The Park School Wins 2017 Mock Trial State Championship

                                                                                                    

(ANNAPOLIS, MARYLAND, April 28, 2016) — Maryland Court of Appeals Judge Michele D. Hotten today announced The Park School as the winner of the 2017 Mock Trial State Championship.  Baltimore City College High School and The Park School (Baltimore County) competed in the championship final in the historic Court of Appeals today in the state’s 34th annual competition.

 

“I was honored to preside over the Maryland Mock Trial Championship this year,” said Judge Hotten.  “The stellar performances of these teams reflected a tremendous amount of dedication, hard work, preparation and confidence.  I applaud the pinnacle of success these finalists have achieved and the sportsmanship exhibited by both teams during the mock trial.”

 

This year’s mock trial case, Maryland v.
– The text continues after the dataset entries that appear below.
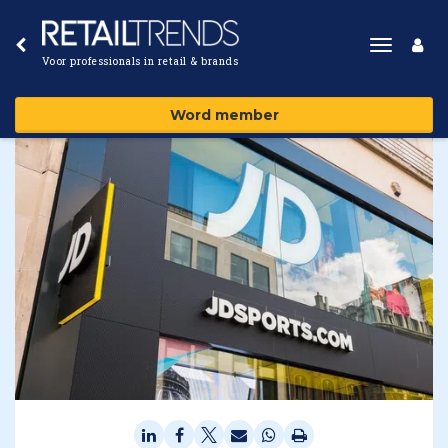
Toggle
Voor professionals in retail & brands
navigat
Word member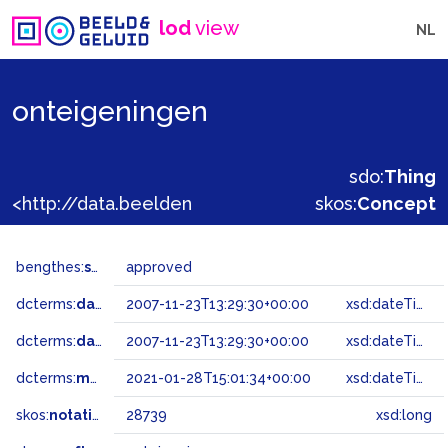
lod
view
NL
onteigeningen
sdo:
Thing
<http://data.beeldengeluid.nl/gtaa/28739>
skos:
Concept
bengthes:
status
approved
dcterms:
dateAccepted
2007-11-23T13:29:30+00:00
xsd:dateTime
dcterms:
dateSubmitted
2007-11-23T13:29:30+00:00
xsd:dateTime
dcterms:
modified
2021-01-28T15:01:34+00:00
xsd:dateTime
skos:
notation
28739
xsd:long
Saratoga, provided the opportunity for students to research and study the environmental justice issue of contaminated water supplies in communities and schools, which has been brought to the forefront of legal discourse due to the crisis in Flint, Michigan.  The students received information about the mock case, which included criminal charges filed against a local school superintendent after high concentrations of lead were found in the district’s drinking fountains.

 

“The Maryland Judiciary has an honored tradition of working with the Maryland State Bar Association (MSBA) and the Citizenship Law Related Education Program (CLREP) to educate students and the public about the judicial branch of government,” said Maryland Court of Appeals Chief Judge Mary Ellen Barbera.  “Programs such as the Mock Trial State Competition encourage students to develop their understanding of and appreciation for our system of justice and the role of the rule of law in our democracy.  I congratulate all of the teams competing in this year’s Mock Trial  Competition, those teams competing in the semifinal round, and commend the Baltimore City College High School and The Park School teams for their performance in the final round of competition.”

 

The mock trial competition depends heavily on the several hundred judges, magistrates, and attorneys who volunteer to coach the teams and score the competitions at the local, regional, semifinal, and final levels, providing high school students throughout Maryland the opportunity to learn about the law and the legal system while developing advocacy skills.  Since the competition began in 1983, more than 62,000 students from nearly all of the counties in Maryland and Baltimore City have participated.

 

“Mock trials provide an excellent opportunity for state and local bar associations to connect with students and the community,” said Judge Harry C. Storm, Montgomery County Circuit Court, who is also president of the MSBA.  “Attorneys throughout the state are rewarded with a unique opportunity to coach and connect with the next generation of jurists.”

 

The Mock Trial semifinals were held on Thursday, April 27, at the Circuit Court for Anne Arundel County, with Court of Special Appeals Judge Timothy E. Meredith and Court of Special Appeals Judge Douglas R. M. Nazarian presiding.  The four semifinal teams included Baltimore City College High School; Bishop Walsh High School (Allegany County); The Park School (Baltimore County); and Winston Churchill High School (Montgomery County).

 

“The Maryland State Bar Association (MSBA) and Citizenship Law Related Education Program’s Mock Trial Competition is incredibly fortunate to have the support and participation of many of Maryland’s judges and lawyers,” said Shelley Brown, Executive Director, CLREP.  “Their involvement and enthusiasm creates a unique, authentic educational experience for nearly two thousand Maryland students and teachers every year.”

 

The mock trial competition is coordinated by the Citizenship Law-Related Education Program in cooperation with the Maryland State Bar Association and the Maryland Judiciary.  Every year, high school mock trial teams participate at least four times each in local competitions.  By the time a team has reached the state championship, it will have competed, on average, more than eight times.  Virtually all competitions are held in either District Court or Circuit Court courtrooms throughout the state.